▸ Material provided:

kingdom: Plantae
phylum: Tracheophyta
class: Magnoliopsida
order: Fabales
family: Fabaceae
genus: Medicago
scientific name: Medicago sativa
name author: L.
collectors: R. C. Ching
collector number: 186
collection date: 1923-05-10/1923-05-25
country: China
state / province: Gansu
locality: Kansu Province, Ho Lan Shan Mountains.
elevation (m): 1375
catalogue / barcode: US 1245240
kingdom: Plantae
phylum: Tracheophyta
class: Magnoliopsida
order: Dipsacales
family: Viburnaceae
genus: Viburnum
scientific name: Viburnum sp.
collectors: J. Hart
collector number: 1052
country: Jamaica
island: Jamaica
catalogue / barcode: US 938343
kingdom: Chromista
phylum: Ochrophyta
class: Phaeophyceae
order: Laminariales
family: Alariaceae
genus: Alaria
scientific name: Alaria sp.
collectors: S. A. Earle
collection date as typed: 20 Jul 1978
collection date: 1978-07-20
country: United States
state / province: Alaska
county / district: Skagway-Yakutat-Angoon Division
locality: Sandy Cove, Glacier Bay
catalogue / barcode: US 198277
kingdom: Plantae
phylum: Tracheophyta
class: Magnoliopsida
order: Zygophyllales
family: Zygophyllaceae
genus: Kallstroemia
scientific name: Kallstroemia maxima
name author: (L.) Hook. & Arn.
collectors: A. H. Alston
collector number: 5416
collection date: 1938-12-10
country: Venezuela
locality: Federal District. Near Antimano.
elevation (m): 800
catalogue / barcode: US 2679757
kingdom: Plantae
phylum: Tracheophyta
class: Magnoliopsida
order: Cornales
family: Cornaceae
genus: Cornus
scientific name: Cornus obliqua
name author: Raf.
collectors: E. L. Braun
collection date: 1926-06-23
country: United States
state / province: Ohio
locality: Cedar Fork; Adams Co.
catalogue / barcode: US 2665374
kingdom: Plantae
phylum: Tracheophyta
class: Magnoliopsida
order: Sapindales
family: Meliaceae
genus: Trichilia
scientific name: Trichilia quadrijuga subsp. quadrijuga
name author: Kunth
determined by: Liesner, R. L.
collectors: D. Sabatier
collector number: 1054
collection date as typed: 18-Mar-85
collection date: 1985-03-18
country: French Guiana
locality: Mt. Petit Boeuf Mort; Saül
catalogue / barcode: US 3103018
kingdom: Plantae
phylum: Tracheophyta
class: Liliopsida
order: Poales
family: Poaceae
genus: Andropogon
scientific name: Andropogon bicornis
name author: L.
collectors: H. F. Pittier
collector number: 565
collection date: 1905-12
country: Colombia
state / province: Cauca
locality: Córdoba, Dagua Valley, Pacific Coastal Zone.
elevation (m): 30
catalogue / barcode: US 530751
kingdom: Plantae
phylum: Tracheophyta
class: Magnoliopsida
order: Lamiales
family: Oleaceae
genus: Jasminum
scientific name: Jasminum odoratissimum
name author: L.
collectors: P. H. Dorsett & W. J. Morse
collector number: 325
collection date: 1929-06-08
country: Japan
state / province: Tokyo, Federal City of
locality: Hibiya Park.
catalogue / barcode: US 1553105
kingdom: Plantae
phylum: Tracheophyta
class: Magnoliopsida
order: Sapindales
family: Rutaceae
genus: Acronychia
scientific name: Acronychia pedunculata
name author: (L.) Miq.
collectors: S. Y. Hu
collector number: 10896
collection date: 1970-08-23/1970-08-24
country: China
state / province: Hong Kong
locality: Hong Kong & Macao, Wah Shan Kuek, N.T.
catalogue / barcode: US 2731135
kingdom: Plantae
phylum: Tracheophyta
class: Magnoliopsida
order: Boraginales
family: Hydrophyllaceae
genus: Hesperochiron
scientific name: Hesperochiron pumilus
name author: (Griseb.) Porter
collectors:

▸ Written problem:
Could you turn every line of the records above into a numbered list, skipping any blank lines?

▸ Response to the task:
1. kingdom: Plantae
2. phylum: Tracheophyta
3. class: Magnoliopsida
4. order: Fabales
5. family: Fabaceae
6. genus: Medicago
7. scientific name: Medicago sativa
8. name author: L.
9. collectors: R. C. Ching
10. collector number: 186
11. collection date: 1923-05-10/1923-05-25
12. country: China
13. state / province: Gansu
14. locality: Kansu Province, Ho Lan Shan Mountains.
15. elevation (m): 1375
16. catalogue / barcode: US 1245240
17. kingdom: Plantae
18. phylum: Tracheophyta
19. class: Magnoliopsida
20. order: Dipsacales
21. family: Viburnaceae
22. genus: Viburnum
23. scientific name: Viburnum sp.
24. collectors: J. Hart
25. collector number: 1052
26. country: Jamaica
27. island: Jamaica
28. catalogue / barcode: US 938343
29. kingdom: Chromista
30. phylum: Ochrophyta
31. class: Phaeophyceae
32. order: Laminariales
33. family: Alariaceae
34. genus: Alaria
35. scientific name: Alaria sp.
36. collectors: S. A. Earle
37. collection date as typed: 20 Jul 1978
38. collection date: 1978-07-20
39. country: United States
40. state / province: Alaska
41. county / district: Skagway-Yakutat-Angoon Division
42. locality: Sandy Cove, Glacier Bay
43. catalogue / barcode: US 198277
44. kingdom: Plantae
45. phylum: Tracheophyta
46. class: Magnoliopsida
47. order: Zygophyllales
48. family: Zygophyllaceae
49. genus: Kallstroemia
50. scientific name: Kallstroemia maxima
51. name author: (L.) Hook. & Arn.
52. collectors: A. H. Alston
53. collector number: 5416
54. collection date: 1938-12-10
55. country: Venezuela
56. locality: Federal District. Near Antimano.
57. elevation (m): 800
58. catalogue / barcode: US 2679757
59. kingdom: Plantae
60. phylum: Tracheophyta
61. class: Magnoliopsida
62. order: Cornales
63. family: Cornaceae
64. genus: Cornus
65. scientific name: Cornus obliqua
66. name author: Raf.
67. collectors: E. L. Braun
68. collection date: 1926-06-23
69. country: United States
70. state / province: Ohio
71. locality: Cedar Fork; Adams Co.
72. catalogue / barcode: US 2665374
73. kingdom: Plantae
74. phylum: Tracheophyta
75. class: Magnoliopsida
76. order: Sapindales
77. family: Meliaceae
78. genus: Trichilia
79. scientific name: Trichilia quadrijuga subsp. quadrijuga
80. name author: Kunth
81. determined by: Liesner, R. L.
82. collectors: D. Sabatier
83. collector number: 1054
84. collection date as typed: 18-Mar-85
85. collection date: 1985-03-18
86. country: French Guiana
87. locality: Mt. Petit Boeuf Mort; Saül
88. catalogue / barcode: US 3103018
89. kingdom: Plantae
90. phylum: Tracheophyta
91. class: Liliopsida
92. order: Poales
93. family: Poaceae
94. genus: Andropogon
95. scientific name: Andropogon bicornis
96. name author: L.
97. collectors: H. F. Pittier
98. collector number: 565
99. collection date: 1905-12
100. country: Colombia
101. state / province: Cauca
102. locality: Córdoba, Dagua Valley, Pacific Coastal Zone.
103. elevation (m): 30
104. catalogue / barcode: US 530751
105. kingdom: Plantae
106. phylum: Tracheophyta
107. class: Magnoliopsida
108. order: Lamiales
109. family: Oleaceae
110. genus: Jasminum
111. scientific name: Jasminum odoratissimum
112. name author: L.
113. collectors: P. H. Dorsett & W. J. Morse
114. collector number: 325
115. collection date: 1929-06-08
116. country: Japan
117. state / province: Tokyo, Federal City of
118. locality: Hibiya Park.
119. catalogue / barcode: US 1553105
120. kingdom: Plantae
121. phylum: Tracheophyta
122. class: Magnoliopsida
123. order: Sapindales
124. family: Rutaceae
125. genus: Acronychia
126. scientific name: Acronychia pedunculata
127. name author: (L.) Miq.
128. collectors: S. Y. Hu
129. collector number: 10896
130. collection date: 1970-08-23/1970-08-24
131. country: China
132. state / province: Hong Kong
133. locality: Hong Kong & Macao, Wah Shan Kuek, N.T.
134. catalogue / barcode: US 2731135
135. kingdom: Plantae
136. phylum: Tracheophyta
137. class: Magnoliopsida
138. order: Boraginales
139. family: Hydrophyllaceae
140. genus: Hesperochiron
141. scientific name: Hesperochiron pumilus
142. name author: (Griseb.) Porter
143. collectors:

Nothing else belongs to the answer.